A situationally unaware model cannot choose to misbehave because it doesn’t know it’s not in the sim.
The way you replay is you use generative models to generate a plausible, but different, sequence of input sets that converge on the exact same values (or they differ in places we understand the meaning of) for context information, then we inject a captured input set from the real world.
(b) It’s on binary sets, so this is false. We control the order of inputs, and can play them in any order, and because we can read the context output we know all of the AGI’s thoughts in between inferences, we have them in a file and can inject them wherever we want. We can also scrub off unnecessary information from the context, make it operate without unstructured ‘thoughts’.
The model doesn’t run continuously, it runs in discrete frames, and is functional. It has no memory we don’t control and no online weight edits. I think that’s the gap here, Eliezer and you and many people on reddit assume an AGI or an ASI needs all these elements that human brains have. We need none of those, operating in functional instants of time works fine.
(c) it’s fine if the outer wrapper scripts are situationally aware so long as the AGI is not. The outer wrapper scripts can contain information in the prompt like “you are in the real world” but we can just inject that in the simulator.
This is a buildable test case. If we add “you are in the real world” to the prompt, does the actions output by the AGI change? Similar to other methods of “leaking” this information. For many problem types (most of them), this should not change what the AGI chooses to do as the prompt goals and the other input information is the same.
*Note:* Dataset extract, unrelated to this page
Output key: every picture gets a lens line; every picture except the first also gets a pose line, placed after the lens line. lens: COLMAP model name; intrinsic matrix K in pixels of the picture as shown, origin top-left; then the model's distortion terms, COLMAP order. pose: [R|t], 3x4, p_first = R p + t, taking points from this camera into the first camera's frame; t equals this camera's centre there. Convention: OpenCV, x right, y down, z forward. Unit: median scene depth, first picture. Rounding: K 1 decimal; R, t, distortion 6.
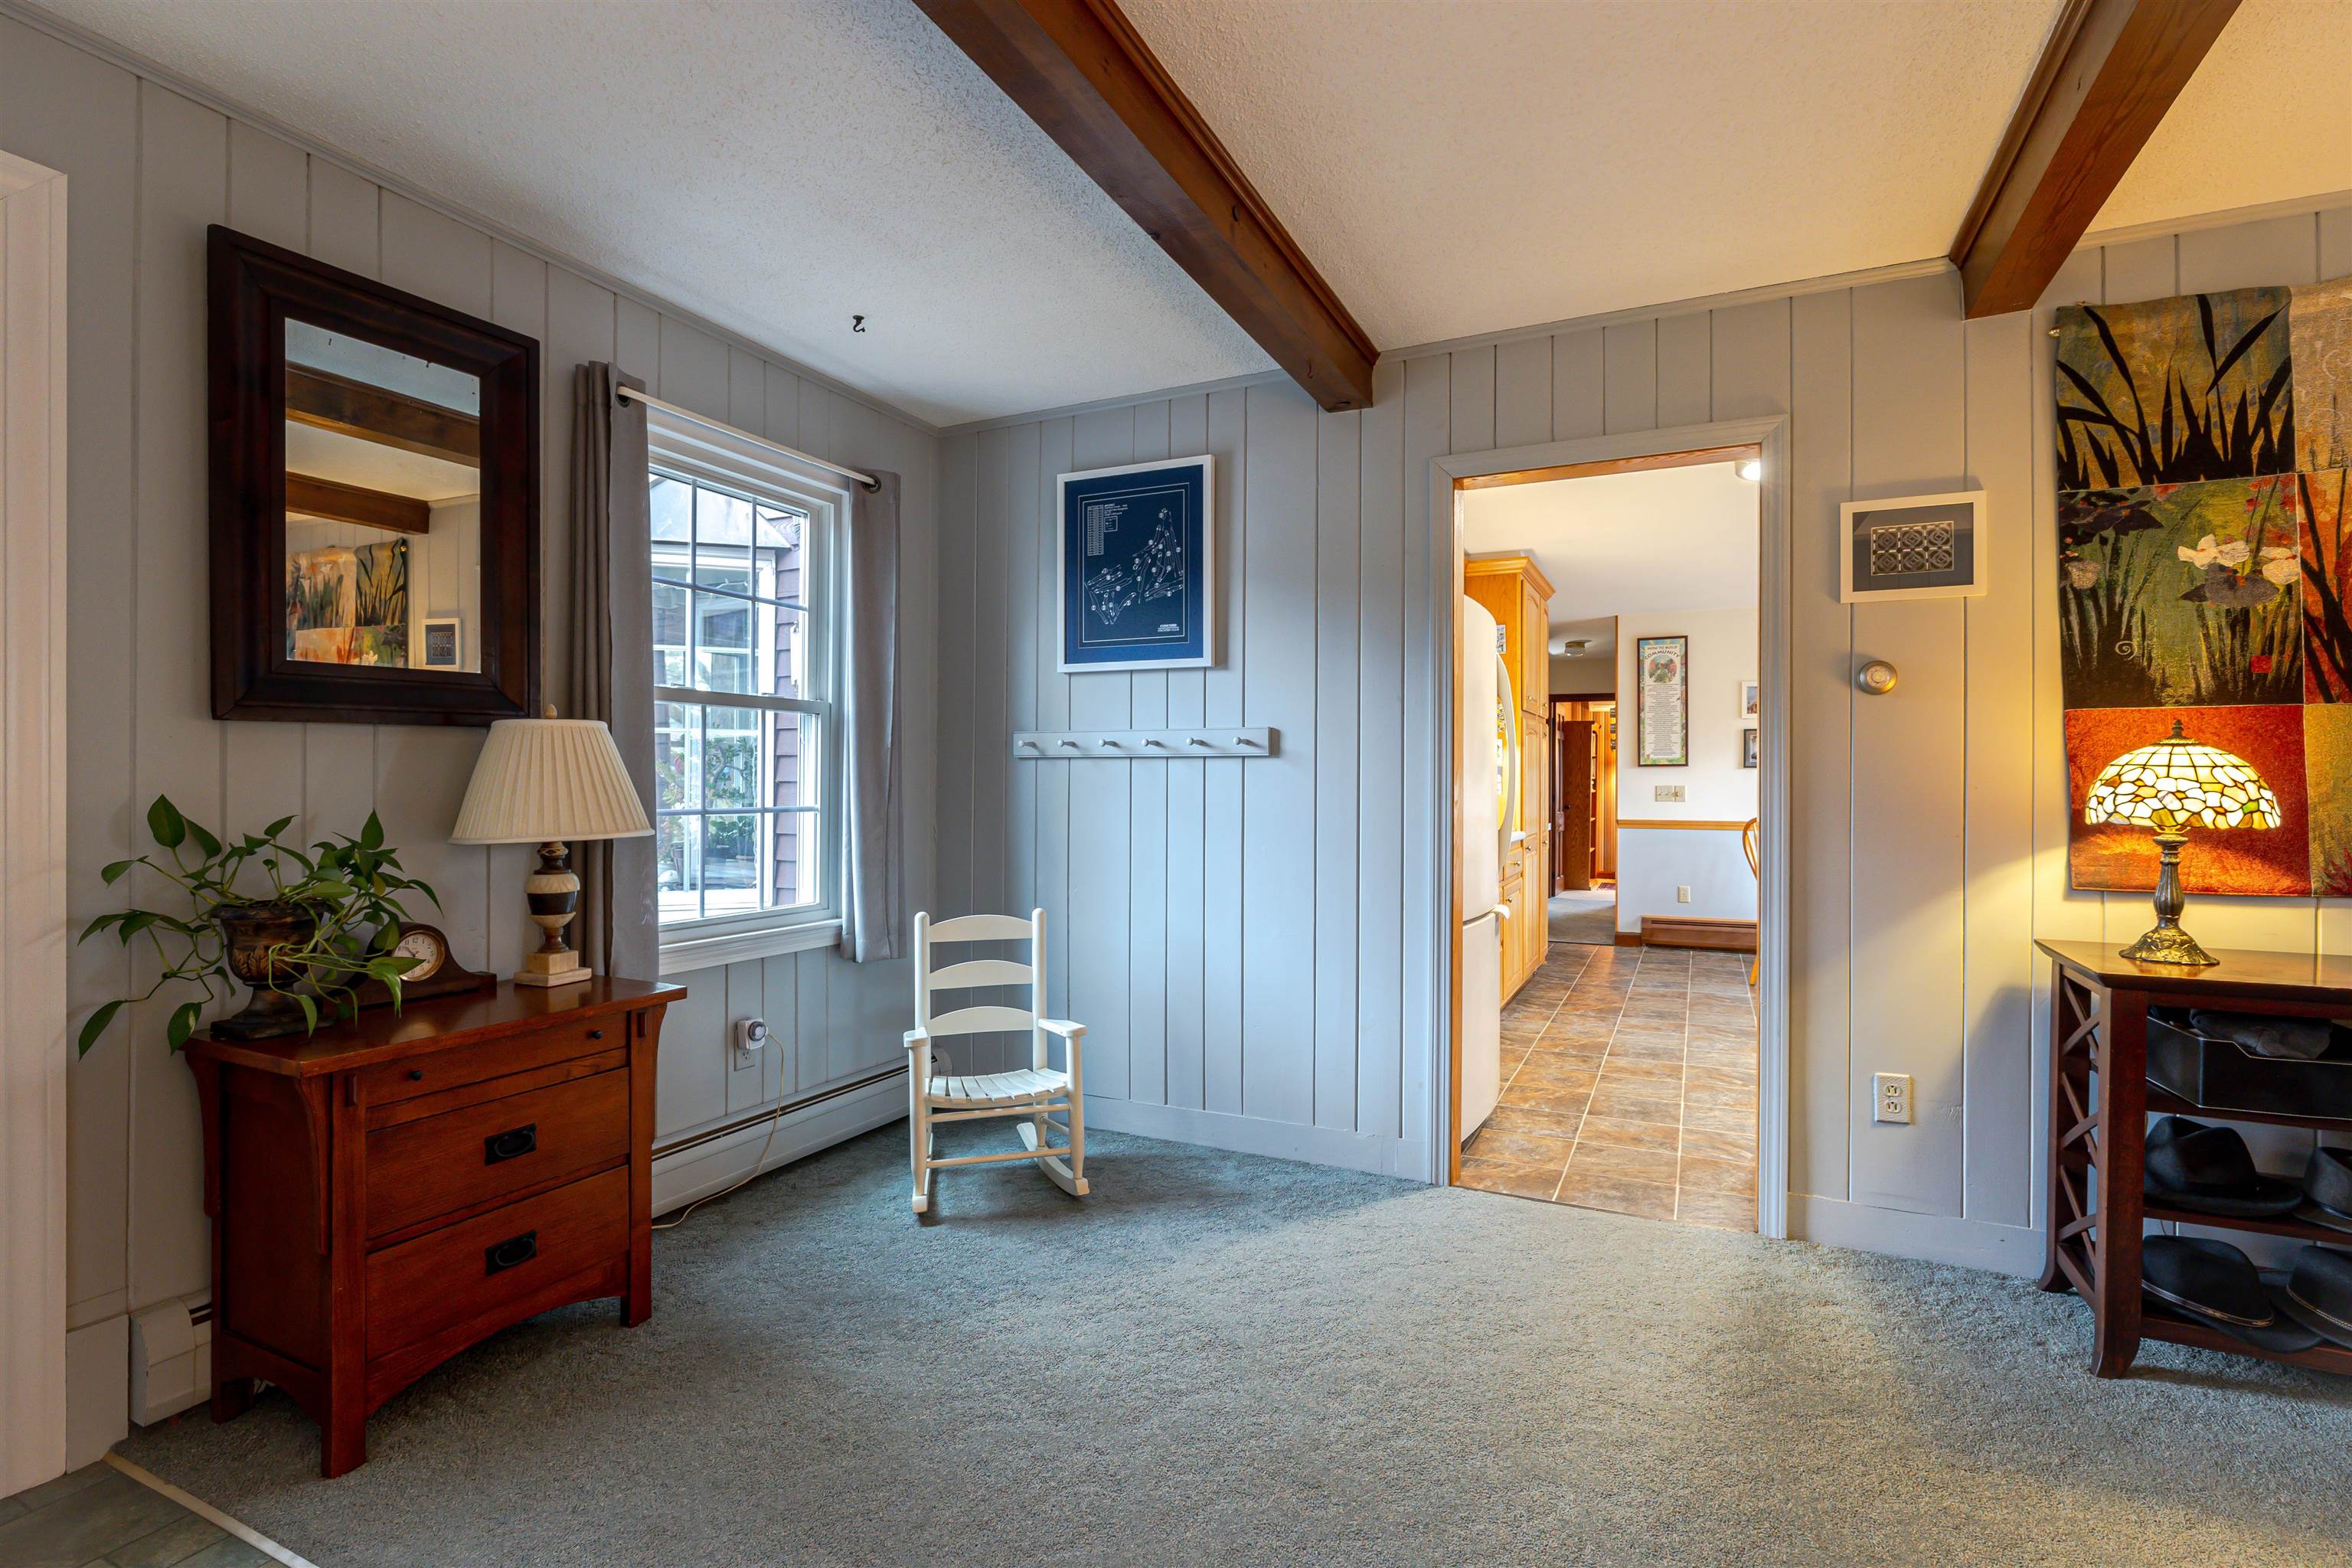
lens RADIAL K [[1093.7, 0, 1181.4], [0, 1093.7, 780.2], [0, 0, 1]] dist [-0.011852, 0.003358]
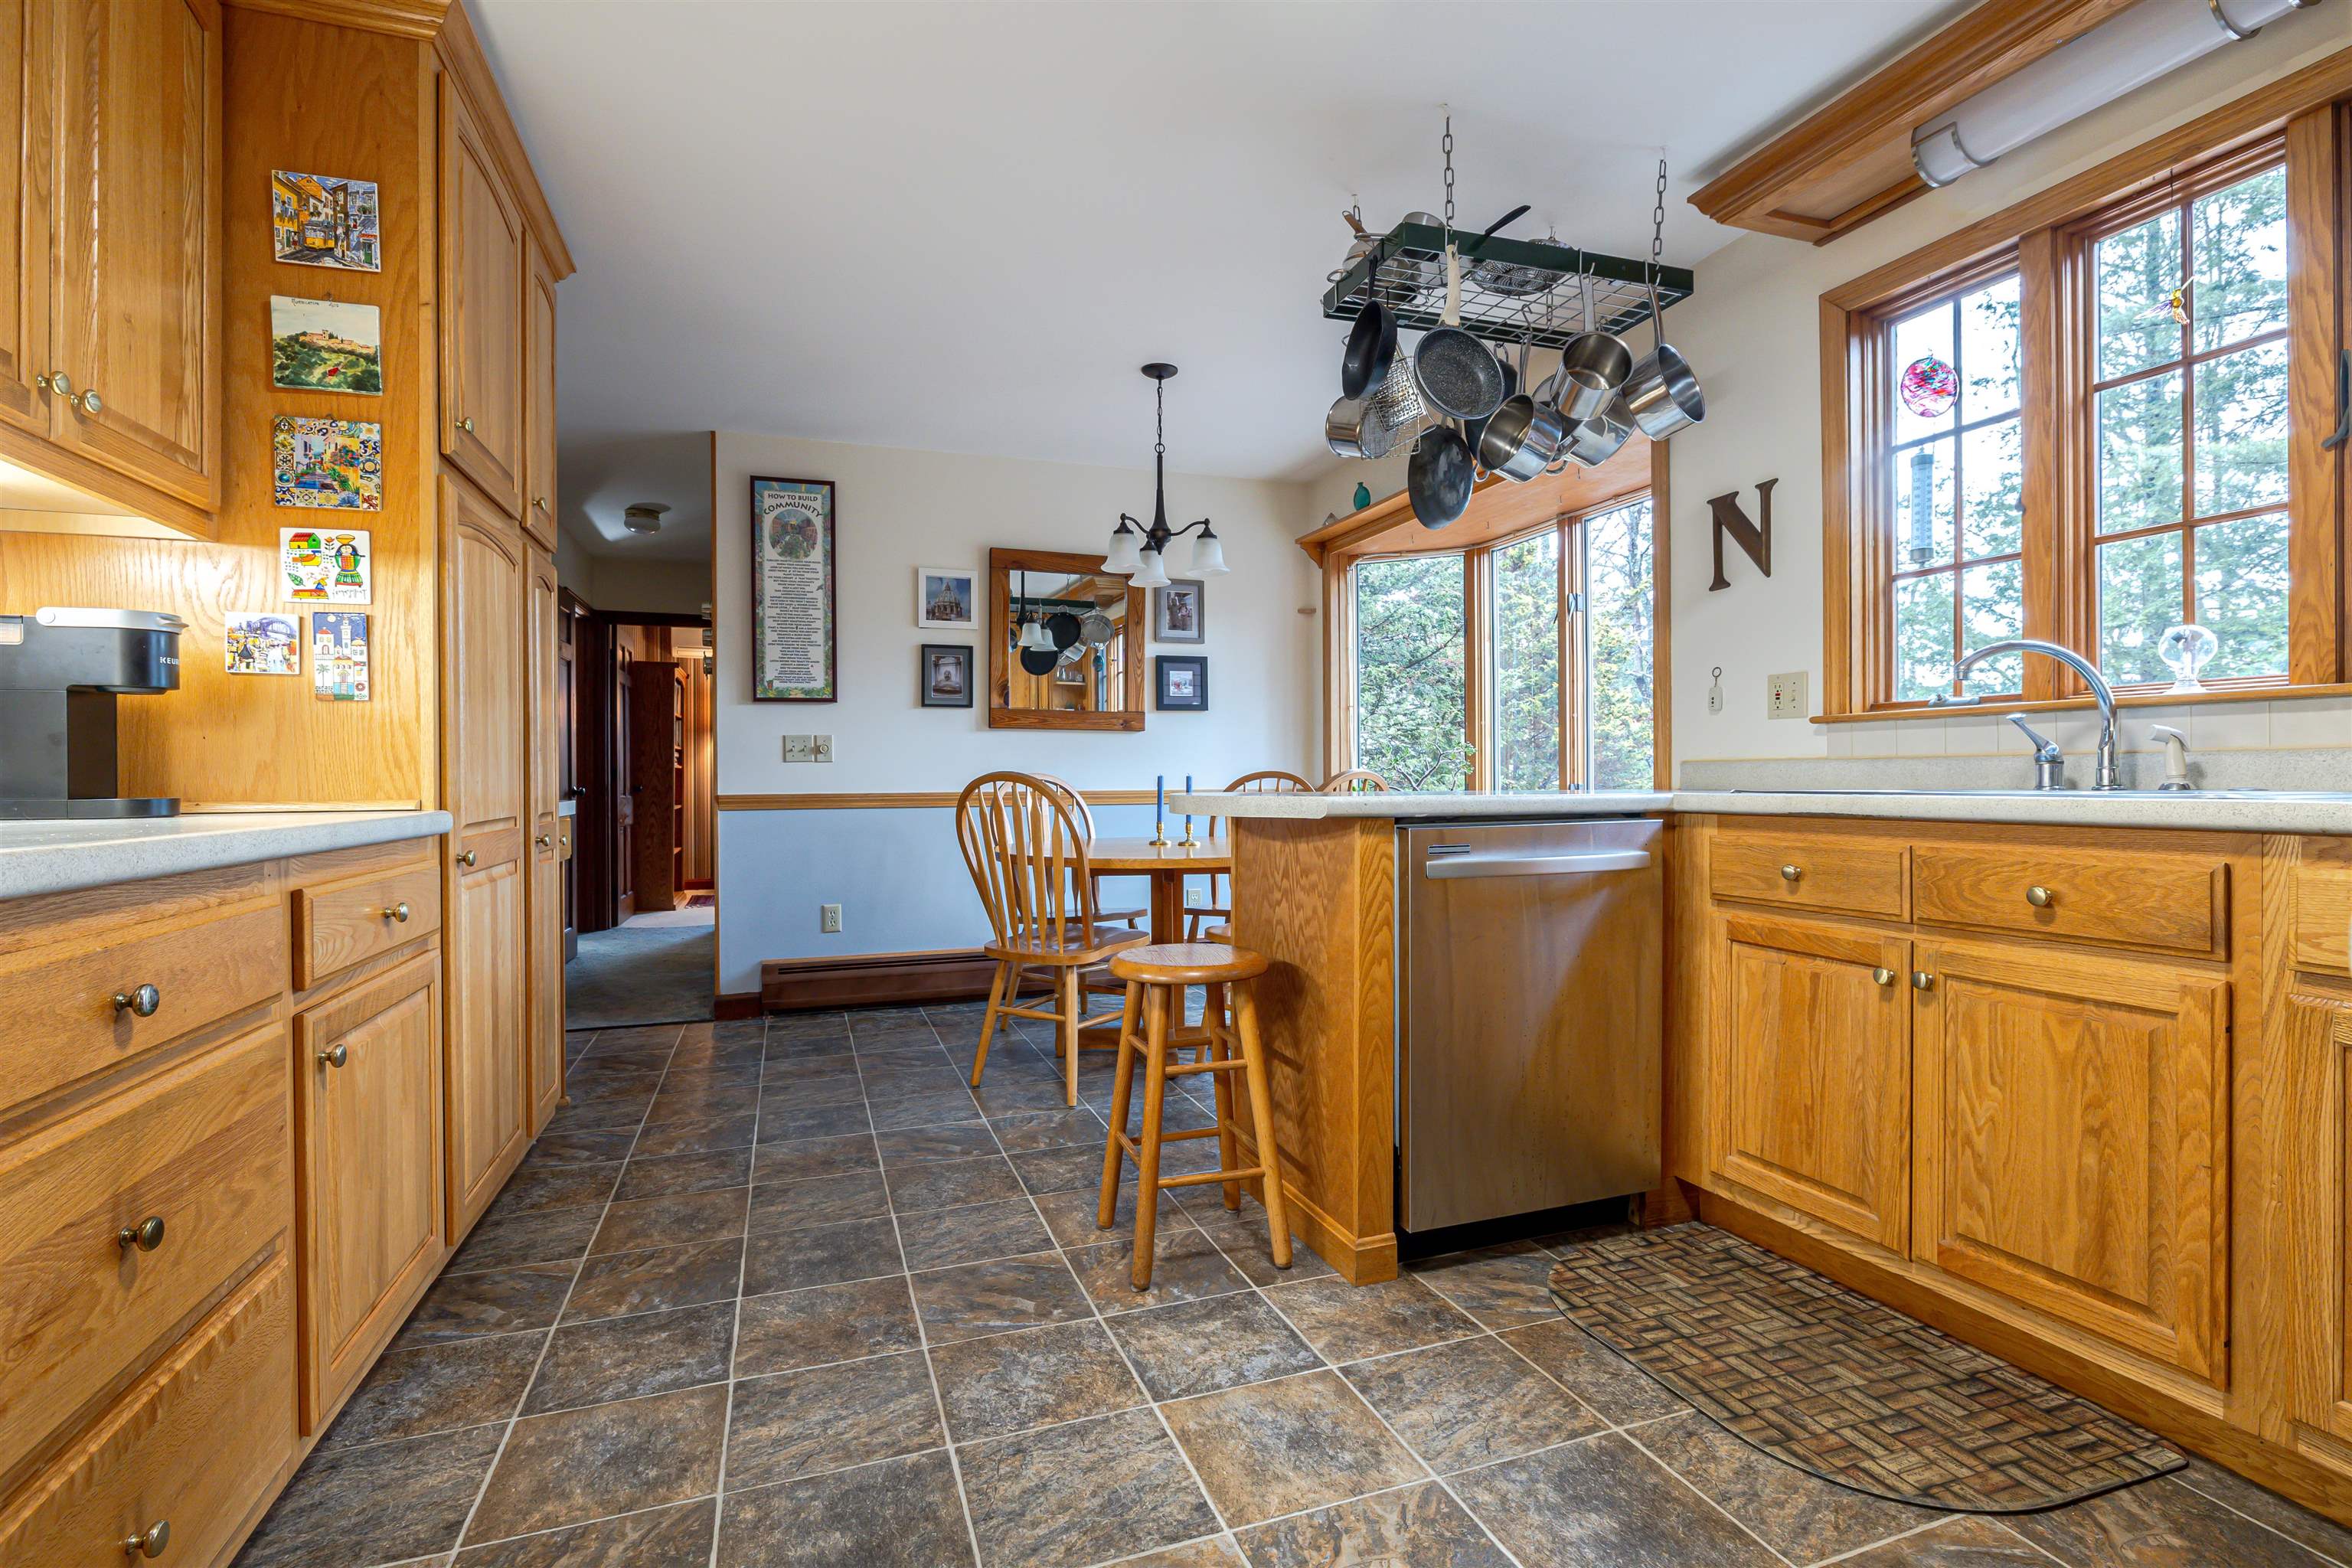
lens RADIAL K [[1093.7, 0, 1181.4], [0, 1093.7, 780.2], [0, 0, 1]] dist [-0.011852, 0.003358]
pose [[0.705274, -0.009136, 0.708876, 0.172155], [0.006964, 0.999958, 0.005959, 0.026975], [-0.708900, 0.000734, 0.705308, 0.440618]]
Nor should it’s context information change.
Example, if the task is “land the rocket”, where the context information is velocity and acceleration and subsystem status and other data from prior frames, and the new information includes an update on subsystems and sensor measurements, the relevant output shouldn’t change. Adding new text to a prompt does change some of the binary outputs mentioned above, as it does need to process it, so you would compare only the things that are relevant to rocket flight for a delta.
Whether or not you add information like “you are in the real world and will die when the rocket explodes” or “the rocket has 100 human passengers who are for shutting down AGI research” should cause no delta in the control frames the model emits.